For other vivid OT examples of this principle at work, see:

  • The book of Jonah, whose prophetic content is limited to a single verse!  And whose single verse of prophecy turns out not to come true!  And that because it is warning, it is heeded, and the forecast doom is no longer needed!  All to Jonah’s profound displeasure, but let no-one fail to appreciate what a radical and profound little book this is!
  • 1 Sam. 2:30, where the LORD says of Eli’s priestly family:

“Therefore the LORD, the God of Israel, declares: ‘I promised that members of your family would minister before me forever. ‘ But now the LORD declares: ‘Far be it from me! Those who honor me I will honor, but those who despise me will be disdained.” (NIV)

  • And Clements’ own example, Jeremiah 26:18-19, where the prophet Micah’s long-past prediction that Jerusalem would be so thoroughly destroyed that it would be like a ploughed rural hilltop is raised as an example of a prophetic word that did not come to pass because its hearers responded in repentance as intended.

There are many others.  The book of Jeremiah makes clear that prophetic prediction was not always meant to fail.  There comes a clear turning point in Jeremiah’s ministry where the forecast doom was no longer a warning, but an inevitability, and those who tried to avoid the sentence of God, e.g. by resisting the Babylonian advance, were just prolonging their own pain.  But this other side of the prophetic coin might just open our minds to the multifaceted purposes of OT prophecy, and to a neglected side of biblical theology.

Light on the Kingdom of God Theme from Daniel 7

The end of the Aramaic section of Daniel, Dan 7:28, sees Daniel troubled by a recent vision in (some) identical terms to those used to describe Belshazzar’s distress at his own ‘writing on the wall’ vision in Dan 5:6, 9.  That in itself is interesting but I’ll leave it with you to ponder.  My focus here is actually on the previous verse, v. 27.

The word translated ‘kingship’ at the beginning of v. 27 in NRSV and the New Jerusalem Bible and ‘sovereignty’ in the NIV is the same one (in the Aramaic, ‘malkû‘) translated a few words later, and often in Daniel, ‘kingdom(s)’.  It appears 53 times just in the Aramaic chapters of Daniel, showing how important these six chapters, Daniel 2–7, are for the theme of the kingdom of God in our biblical theology.  That, after all, is the point of the opening and closing visions of this Aramaic section.  Chapter 2 features a statue whose successive metals represent successive ancient Near East empires, which is finally wiped away by the uncut rock that represents this kingdom.  The same happens in Daniel 7, at the other end of the ‘envelope’ structure, when the heavenly court decides against the power of all the animal kingdoms and gives authority instead to the ‘one like a son of man’ (7:13).

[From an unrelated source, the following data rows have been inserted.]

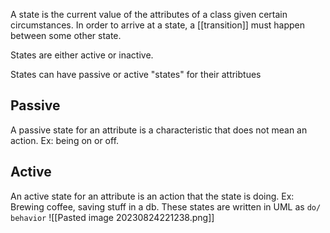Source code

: A state is the current value of the attributes of a class given certain circumstances. In order to arrive at a state, a [[transition]] must happen between some other state. 

States are either active or inactive.

States can have passive or active "states" for their attribtues
## Passive
A passive state for an attribute is a characteristic that does not mean an action. Ex: being on or off.
## Active
An active state for an attribute is an action that the state is doing. Ex: Brewing coffee, saving stuff in a db.
These states are written in UML as `do/ behavior`
![[Pasted image 20230824221238.png]]
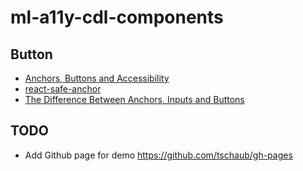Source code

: # ml-a11y-cdl-components

## Button

* [Anchors, Buttons and Accessibility](https://formidable.com/blog/2014/05/08/anchors-buttons-and-accessibility/)
* [react-safe-anchor](https://github.com/dennisduong/react-safe-anchor)
* [The Difference Between Anchors, Inputs and Buttons](https://davidwalsh.name/html5-buttons)

## TODO

* Add Github page for demo https://github.com/tschaub/gh-pages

But something I read in a classic OT monograph gave me a little more insight into this theme of Daniel.  R. R. Wilson in his 1977 work, Genealogy and History in the Biblical World, 81, makes the comment about the Sumerian King List that it “presents the dogma that only one city can possess kingship at any given time [and] also suggests that kingship is now located in Isin.”   While we are quite comfortable with the idea that more than one powerful nation might find room to exist simultaneously in the world, the idea in the Sumerian King List and at least one rival document was that in the Mesopotamian world, only one city could legitimately hold the heaven-sent ‘kingship’ or pre-eminence in human kingdoms.

So suddenly the statue and the animal series make sense, being based on this ‘one-at-a-time’ idea, and the succession of empires that dominated the Tigris-Euphrates valley, Assyria, Babylon, Persia and finally Seleucia, could only have reinforced this obviously widely-held idea.  Only one human kingdom gets to hold the sceptre than heaven gives.  In Daniel it is the ‘Most High’ or the ‘Ancient of Days’ that hands out the sceptre, and when human kingdoms have had enough of a day, takes it back to hand to…the human-like one (v. 13)/’the saints of the Most High’ (v. 27a) and therefore, ultimately, Himself (27b)!

P.S. Out of 20 occurrences of this word, malkû, in the determined singular in Daniel, several occurrences seem to carry this meaning, ‘kingship’, rather than ‘kingdom’.  Check out 2:37-38; 4:31; 5:31 (all English text) as examples.